The research vessel’s gray-water tank is located inside one of the fuel tanks. When a bulkhead separating the two tanks corroded and began leaking, fuel made its way into the gray water. (Courtesy University of Hawaii)

A small amount of diesel fuel spilled into Honolulu Harbor in October as a result of a leak in a fuel tank aboard a University of Hawaii research ship.

The leak allowed diesel fuel to flow into the ship’s gray-water tank. The crew of the 223-foot Ka’imikai-O-Kanaloa began emptying wastewater into a shore-based discharge system, unaware that they were also transferring thousands of gallons of diesel. The incident happened on the morning of Oct. 11 at Honolulu Harbor’s Pier 45.
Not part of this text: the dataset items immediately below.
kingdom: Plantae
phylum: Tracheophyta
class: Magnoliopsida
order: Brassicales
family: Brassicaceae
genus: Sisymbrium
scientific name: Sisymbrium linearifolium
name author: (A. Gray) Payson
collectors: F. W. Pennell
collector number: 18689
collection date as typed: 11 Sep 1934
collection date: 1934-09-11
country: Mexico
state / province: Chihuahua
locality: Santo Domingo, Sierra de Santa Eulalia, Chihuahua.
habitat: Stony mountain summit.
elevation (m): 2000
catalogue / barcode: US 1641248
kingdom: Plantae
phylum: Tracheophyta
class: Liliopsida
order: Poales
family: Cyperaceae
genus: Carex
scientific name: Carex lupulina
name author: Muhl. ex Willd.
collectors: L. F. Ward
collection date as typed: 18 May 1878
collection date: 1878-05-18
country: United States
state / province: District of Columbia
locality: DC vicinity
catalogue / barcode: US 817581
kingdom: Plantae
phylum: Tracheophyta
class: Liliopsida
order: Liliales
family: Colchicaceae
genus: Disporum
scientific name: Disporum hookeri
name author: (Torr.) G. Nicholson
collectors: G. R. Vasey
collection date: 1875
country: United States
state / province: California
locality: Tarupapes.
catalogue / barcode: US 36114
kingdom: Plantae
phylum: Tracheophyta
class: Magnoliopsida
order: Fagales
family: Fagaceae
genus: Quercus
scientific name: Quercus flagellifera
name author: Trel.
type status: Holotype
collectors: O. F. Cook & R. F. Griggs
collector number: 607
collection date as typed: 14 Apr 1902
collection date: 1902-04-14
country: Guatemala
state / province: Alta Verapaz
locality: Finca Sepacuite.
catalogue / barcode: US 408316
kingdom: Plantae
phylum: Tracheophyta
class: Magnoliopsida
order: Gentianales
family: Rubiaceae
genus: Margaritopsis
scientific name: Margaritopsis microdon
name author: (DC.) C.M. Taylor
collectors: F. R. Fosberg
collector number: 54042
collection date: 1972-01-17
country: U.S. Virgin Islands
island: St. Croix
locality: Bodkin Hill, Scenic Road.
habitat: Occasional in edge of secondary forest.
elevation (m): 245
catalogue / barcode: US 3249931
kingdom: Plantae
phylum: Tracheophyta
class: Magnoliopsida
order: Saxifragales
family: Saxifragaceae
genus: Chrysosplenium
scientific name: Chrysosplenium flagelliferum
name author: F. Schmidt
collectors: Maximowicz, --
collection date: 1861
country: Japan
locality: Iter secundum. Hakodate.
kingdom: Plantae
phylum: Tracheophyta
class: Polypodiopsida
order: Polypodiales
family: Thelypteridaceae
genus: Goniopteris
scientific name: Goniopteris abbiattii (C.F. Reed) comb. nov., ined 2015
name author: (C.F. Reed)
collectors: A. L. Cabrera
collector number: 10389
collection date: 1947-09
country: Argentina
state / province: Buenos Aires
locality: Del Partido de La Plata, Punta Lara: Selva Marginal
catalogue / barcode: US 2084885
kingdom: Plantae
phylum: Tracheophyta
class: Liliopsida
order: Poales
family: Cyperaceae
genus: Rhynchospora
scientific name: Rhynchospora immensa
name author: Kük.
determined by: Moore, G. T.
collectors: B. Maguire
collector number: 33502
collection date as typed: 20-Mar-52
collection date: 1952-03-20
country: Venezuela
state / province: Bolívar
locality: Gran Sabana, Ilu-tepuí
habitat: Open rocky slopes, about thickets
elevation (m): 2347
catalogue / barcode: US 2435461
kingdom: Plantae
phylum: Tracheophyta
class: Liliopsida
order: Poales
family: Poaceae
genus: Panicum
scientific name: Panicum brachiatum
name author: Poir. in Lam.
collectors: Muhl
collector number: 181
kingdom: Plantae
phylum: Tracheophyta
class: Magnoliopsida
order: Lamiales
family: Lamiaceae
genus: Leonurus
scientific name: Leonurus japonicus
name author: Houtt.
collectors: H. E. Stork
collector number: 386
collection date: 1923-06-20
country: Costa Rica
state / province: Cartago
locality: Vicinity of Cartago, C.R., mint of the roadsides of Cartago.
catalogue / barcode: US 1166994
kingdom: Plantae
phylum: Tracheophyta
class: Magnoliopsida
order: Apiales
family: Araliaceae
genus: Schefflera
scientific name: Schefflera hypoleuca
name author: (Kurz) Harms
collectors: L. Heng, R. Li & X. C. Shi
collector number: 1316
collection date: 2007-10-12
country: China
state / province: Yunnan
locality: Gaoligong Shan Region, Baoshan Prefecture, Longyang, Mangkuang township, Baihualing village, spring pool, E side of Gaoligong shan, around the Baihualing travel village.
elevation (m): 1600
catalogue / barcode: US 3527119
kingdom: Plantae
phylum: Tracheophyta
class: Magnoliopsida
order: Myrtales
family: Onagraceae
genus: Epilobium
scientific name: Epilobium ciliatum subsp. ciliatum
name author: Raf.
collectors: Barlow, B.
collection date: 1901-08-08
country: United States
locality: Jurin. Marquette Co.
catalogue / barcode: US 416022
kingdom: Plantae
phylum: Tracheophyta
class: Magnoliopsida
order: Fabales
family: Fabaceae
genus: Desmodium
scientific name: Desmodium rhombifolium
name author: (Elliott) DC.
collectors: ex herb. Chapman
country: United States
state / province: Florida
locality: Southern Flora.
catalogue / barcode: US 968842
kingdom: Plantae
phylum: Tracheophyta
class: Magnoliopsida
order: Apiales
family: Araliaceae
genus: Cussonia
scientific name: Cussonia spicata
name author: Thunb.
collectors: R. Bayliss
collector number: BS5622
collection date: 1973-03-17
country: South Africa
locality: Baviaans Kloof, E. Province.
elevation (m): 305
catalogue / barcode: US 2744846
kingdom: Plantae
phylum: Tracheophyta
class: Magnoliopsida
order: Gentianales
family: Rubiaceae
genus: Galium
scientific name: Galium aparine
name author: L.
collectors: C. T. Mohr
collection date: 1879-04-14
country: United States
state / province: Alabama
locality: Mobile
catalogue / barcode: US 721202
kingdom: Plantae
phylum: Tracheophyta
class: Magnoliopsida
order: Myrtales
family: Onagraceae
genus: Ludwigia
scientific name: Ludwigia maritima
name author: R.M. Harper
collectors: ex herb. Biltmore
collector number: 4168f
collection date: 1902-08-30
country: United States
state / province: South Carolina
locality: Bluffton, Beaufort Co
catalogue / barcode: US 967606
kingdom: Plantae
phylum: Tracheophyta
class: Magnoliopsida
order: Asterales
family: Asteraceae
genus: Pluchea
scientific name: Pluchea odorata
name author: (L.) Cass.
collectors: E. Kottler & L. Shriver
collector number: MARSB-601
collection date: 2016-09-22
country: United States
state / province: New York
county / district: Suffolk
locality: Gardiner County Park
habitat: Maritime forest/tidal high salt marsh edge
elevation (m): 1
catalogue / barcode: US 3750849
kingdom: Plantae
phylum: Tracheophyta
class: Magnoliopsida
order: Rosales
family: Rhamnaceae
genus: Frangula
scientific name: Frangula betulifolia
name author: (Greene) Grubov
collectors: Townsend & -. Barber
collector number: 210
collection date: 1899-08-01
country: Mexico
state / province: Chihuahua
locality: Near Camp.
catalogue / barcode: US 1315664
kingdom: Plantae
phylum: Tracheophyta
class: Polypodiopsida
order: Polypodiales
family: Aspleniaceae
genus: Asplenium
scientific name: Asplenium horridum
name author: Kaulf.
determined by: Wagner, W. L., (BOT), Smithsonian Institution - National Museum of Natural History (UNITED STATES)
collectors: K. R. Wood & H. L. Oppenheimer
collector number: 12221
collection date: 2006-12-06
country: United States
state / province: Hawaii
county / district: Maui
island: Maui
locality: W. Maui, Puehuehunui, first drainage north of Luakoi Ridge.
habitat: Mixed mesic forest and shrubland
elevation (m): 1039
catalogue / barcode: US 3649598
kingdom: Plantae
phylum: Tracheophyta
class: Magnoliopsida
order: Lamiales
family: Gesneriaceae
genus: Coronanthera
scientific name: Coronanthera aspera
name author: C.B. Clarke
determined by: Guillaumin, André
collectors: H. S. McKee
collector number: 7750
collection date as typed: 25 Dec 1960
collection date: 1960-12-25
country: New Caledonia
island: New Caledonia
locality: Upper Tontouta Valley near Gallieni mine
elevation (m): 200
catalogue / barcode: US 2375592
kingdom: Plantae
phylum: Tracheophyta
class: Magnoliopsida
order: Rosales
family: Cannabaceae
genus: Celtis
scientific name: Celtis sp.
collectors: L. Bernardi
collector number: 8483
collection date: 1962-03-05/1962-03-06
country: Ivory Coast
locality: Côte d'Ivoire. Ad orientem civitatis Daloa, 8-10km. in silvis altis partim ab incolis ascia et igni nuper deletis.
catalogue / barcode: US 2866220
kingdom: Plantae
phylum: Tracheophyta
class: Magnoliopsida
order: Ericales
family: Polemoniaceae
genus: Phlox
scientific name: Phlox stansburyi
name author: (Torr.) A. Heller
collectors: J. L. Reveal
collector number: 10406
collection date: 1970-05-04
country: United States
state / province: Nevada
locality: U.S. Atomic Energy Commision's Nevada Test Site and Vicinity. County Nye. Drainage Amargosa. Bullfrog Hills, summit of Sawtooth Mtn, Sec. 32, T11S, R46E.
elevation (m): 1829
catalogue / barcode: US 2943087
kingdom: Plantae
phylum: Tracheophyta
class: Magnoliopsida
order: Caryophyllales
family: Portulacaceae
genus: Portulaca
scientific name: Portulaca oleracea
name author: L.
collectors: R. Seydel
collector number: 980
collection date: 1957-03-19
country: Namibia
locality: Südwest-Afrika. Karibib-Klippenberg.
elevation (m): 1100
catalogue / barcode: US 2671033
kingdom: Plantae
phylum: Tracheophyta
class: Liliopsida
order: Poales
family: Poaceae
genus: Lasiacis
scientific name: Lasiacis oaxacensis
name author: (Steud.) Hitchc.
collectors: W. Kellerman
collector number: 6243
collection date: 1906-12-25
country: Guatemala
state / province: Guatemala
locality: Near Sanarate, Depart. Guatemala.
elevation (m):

The ship’s gray-water tank actually sits inside one of the four fuel tanks, with the two tanks sharing common bulkheads on three sides. One of the walls rusted through and diesel poured into the wastewater, said Coast Guard Petty Officer Rob Rawson, a pollution investigator at Honolulu.

“There was a hole in one of their fuel tanks, and that leaked into their gray water,” Rawson said. “When they were trying to get rid of the gray water, they pumped it through the ship-to-shore piping system. They noticed a significant sheen around the boat, and they figured out it was (diesel fuel).”

By the time someone suggested the leaking fuel might be from their own ship, approximately 4,400 gallons of diesel had been transferred ashore in the wastewater system. To make matters worse, the underground wastewater pipe was leaking too, and much of the fuel spilled into the soil and some eventually found its way into the water.

Stan Winslow, marine superintendent of the University of Hawaii Marine Center, said Ka’imikai-O-Kanaloa’s crew began transferring the gray water after an electronic gauge showed that the 12,000-gallon tank was getting full.

“There was a hold that just rusted through in one spot, about the size of a golf ball,” Winslow said. “The fuel spilled into the gray-water tank. The crew did not notice that. The next day, there was an indication that the gray-water tank needed to be pumped.”

After the crew spotted the sheen in the seawater, they didn’t immediately realize that diesel was disappearing from the 37,000-gallon fuel tank.

“As a precaution, we sounded it,” Winslow said. “Lo and behold, when they sounded it, one of the tanks came up about 6,000 gallons short.”

Booms were set up around the research vessel, and Pacific Environmental Corp. was summoned as the cleanup contractor. The contaminated soil was removed.

The Coast Guard determined that, during a long-ago job, a contractor or excavator had accidentally cracked the underground 4-inch PVC pipe just a few feet from the dock.

“It was repaired a number of years ago improperly,” Rawson said. The type of patch “wasn’t correct for that piping.”

In the end, about 8,300 gallons of diesel had exited the ship’s fuel tank. Winslow said virtually all of the fuel was recovered. Rawson said about 2,000 gallons went into the ground. Most of the fuel was still in the ship’s gray-water tank or in the dockside holding tank.

Diver inspections revealed no cracks in the hull. As a temporary repair, doubler plates were installed on three corroded spots in the gray-water tank.

The 259-gross-ton ship was built in 1979 and was refitted in 1993.